— WHAT THE EXERCISE ASKS —
Your answer must be a single number: how many lines in the records include the word "овощей".

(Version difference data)

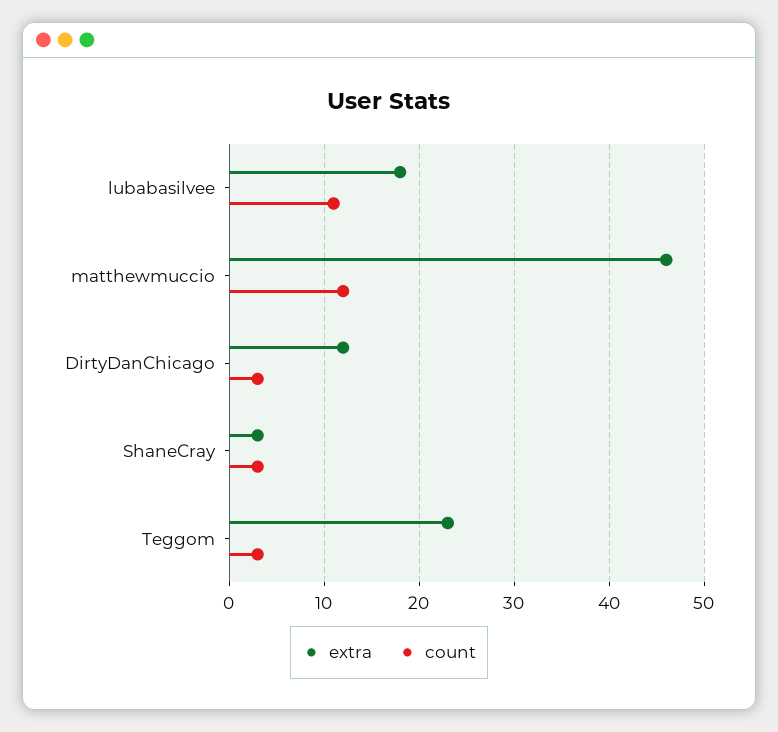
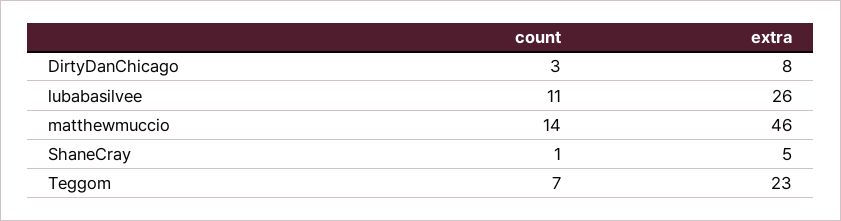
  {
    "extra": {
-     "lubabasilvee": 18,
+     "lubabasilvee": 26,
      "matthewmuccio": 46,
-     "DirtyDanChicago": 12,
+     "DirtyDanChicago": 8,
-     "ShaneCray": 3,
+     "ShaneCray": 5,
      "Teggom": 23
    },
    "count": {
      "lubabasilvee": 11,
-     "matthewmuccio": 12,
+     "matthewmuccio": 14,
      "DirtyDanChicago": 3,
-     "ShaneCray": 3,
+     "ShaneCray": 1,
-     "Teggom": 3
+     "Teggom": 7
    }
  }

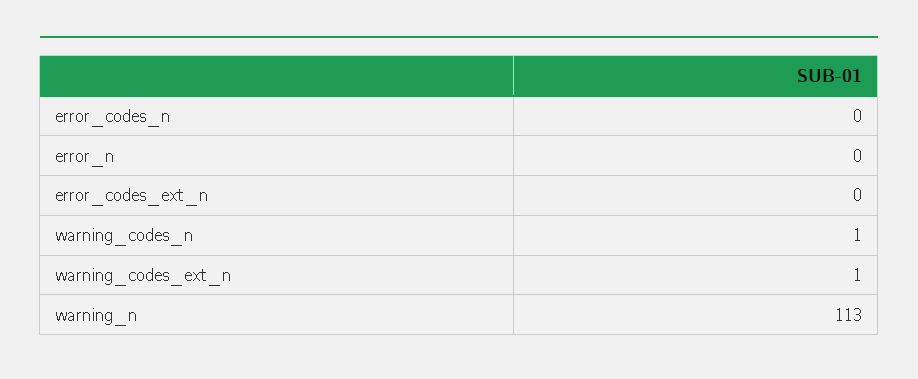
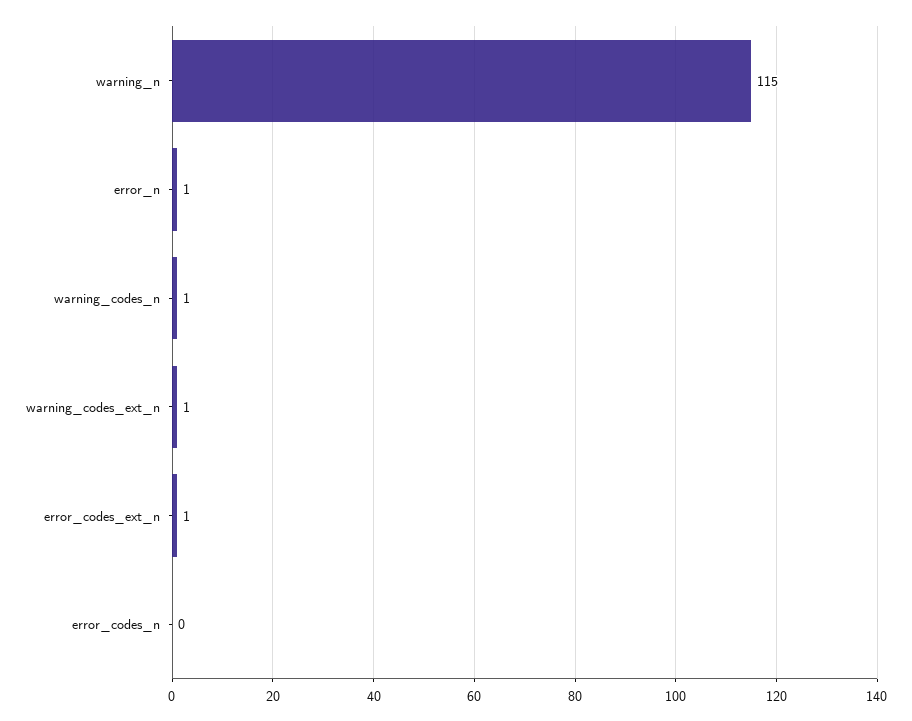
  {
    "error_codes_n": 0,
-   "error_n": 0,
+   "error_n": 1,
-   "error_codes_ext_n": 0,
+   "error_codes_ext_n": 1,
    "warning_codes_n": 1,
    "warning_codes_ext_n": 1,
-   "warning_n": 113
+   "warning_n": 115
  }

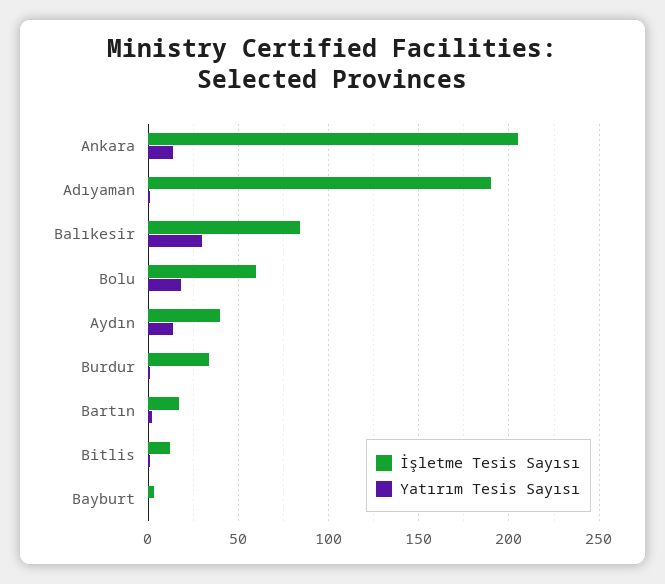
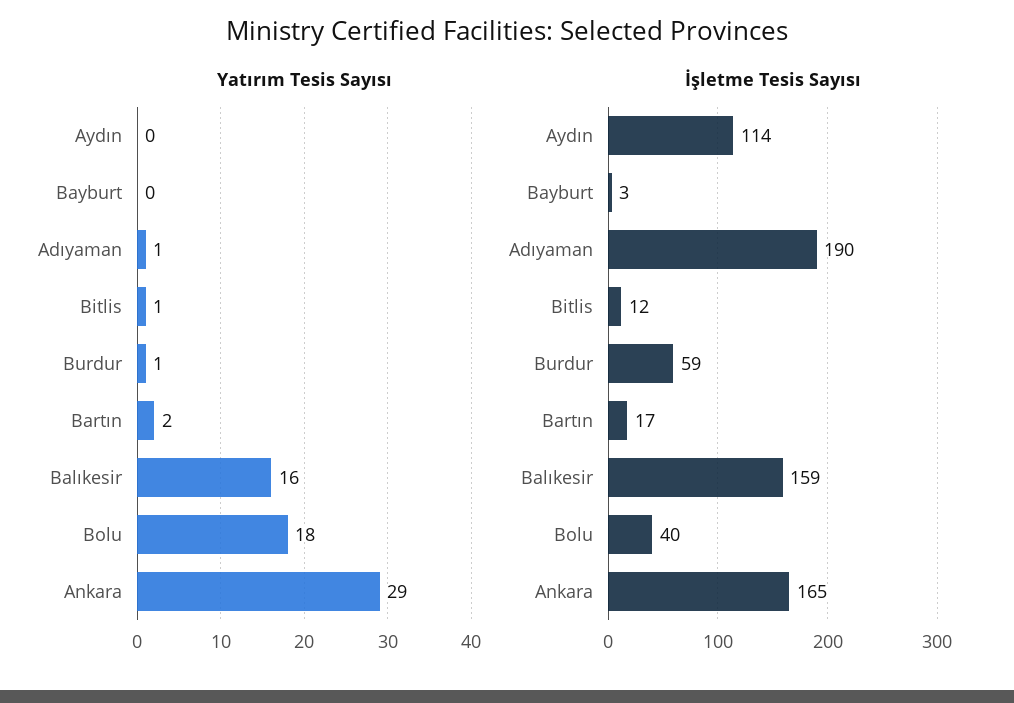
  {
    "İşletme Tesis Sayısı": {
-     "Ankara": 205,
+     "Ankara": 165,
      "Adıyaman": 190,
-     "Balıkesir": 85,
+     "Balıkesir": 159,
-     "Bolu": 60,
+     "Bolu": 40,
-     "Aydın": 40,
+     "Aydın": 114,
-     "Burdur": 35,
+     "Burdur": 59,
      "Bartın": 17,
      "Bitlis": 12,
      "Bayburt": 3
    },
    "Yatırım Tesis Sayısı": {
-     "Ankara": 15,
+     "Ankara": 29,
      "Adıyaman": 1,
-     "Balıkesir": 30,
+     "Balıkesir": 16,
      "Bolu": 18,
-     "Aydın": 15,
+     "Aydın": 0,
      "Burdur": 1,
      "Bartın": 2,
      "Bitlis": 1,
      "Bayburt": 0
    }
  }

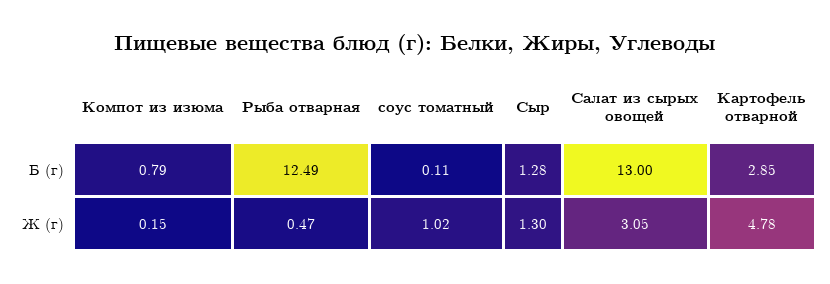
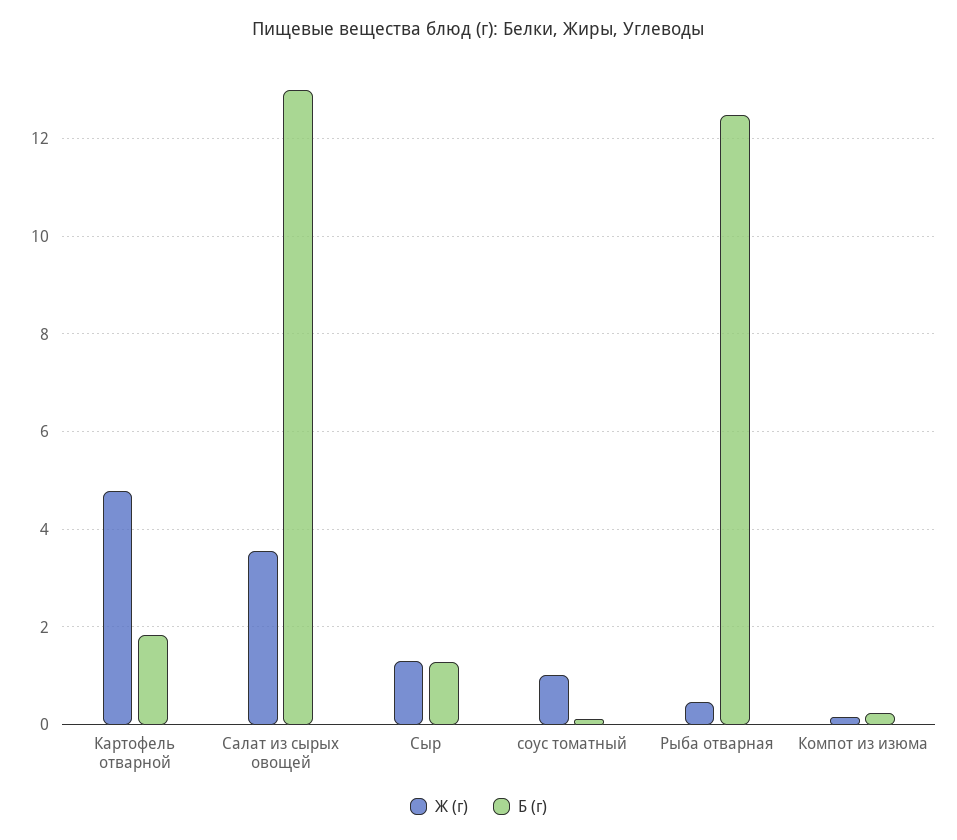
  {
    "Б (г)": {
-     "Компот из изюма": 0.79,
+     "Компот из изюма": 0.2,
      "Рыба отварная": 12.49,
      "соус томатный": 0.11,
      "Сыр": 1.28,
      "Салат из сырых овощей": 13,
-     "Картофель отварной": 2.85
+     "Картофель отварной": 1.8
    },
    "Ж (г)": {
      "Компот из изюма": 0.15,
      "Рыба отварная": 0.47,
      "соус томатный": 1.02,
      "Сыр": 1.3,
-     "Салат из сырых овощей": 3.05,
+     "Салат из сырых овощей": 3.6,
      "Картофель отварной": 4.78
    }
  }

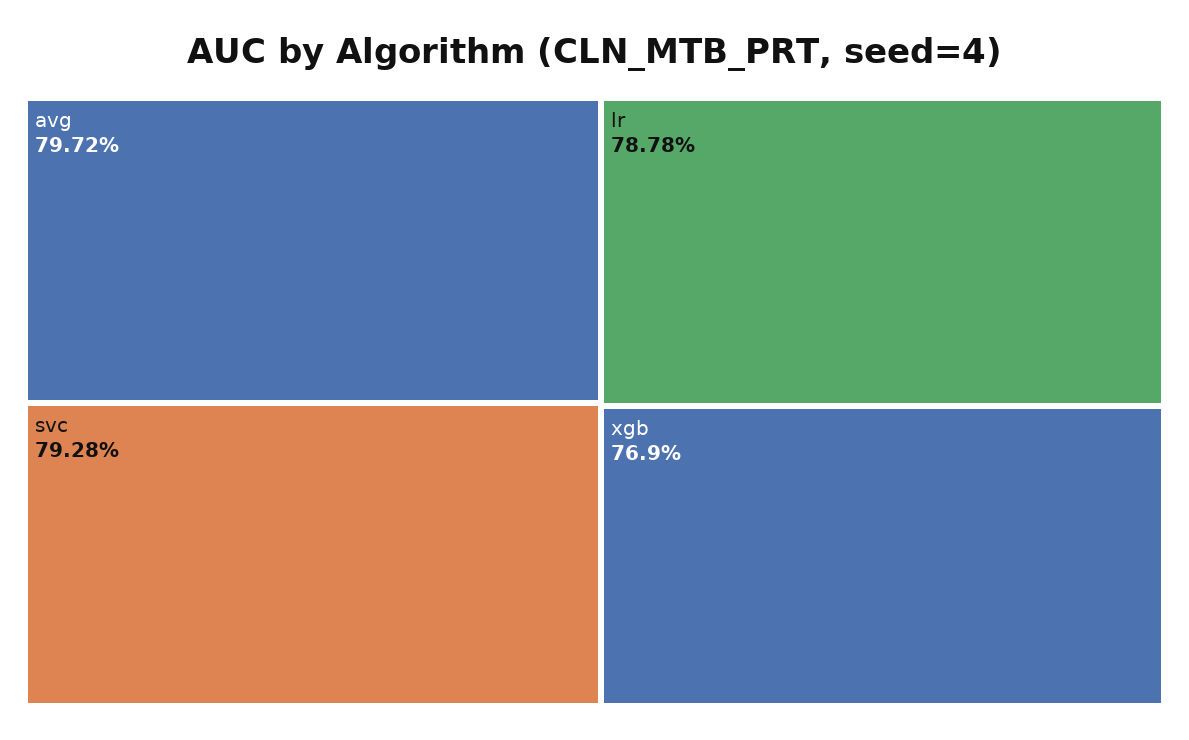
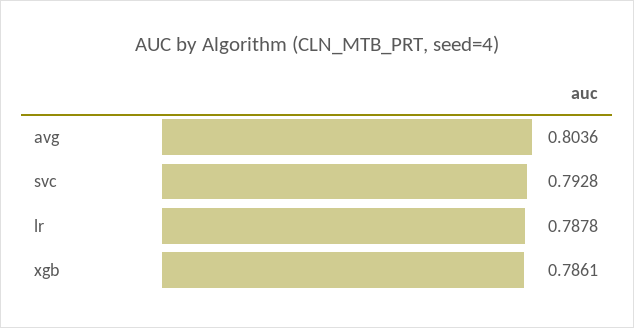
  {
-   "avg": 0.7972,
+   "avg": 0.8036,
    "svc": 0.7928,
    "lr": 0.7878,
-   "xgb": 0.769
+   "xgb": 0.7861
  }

— ANSWER —
3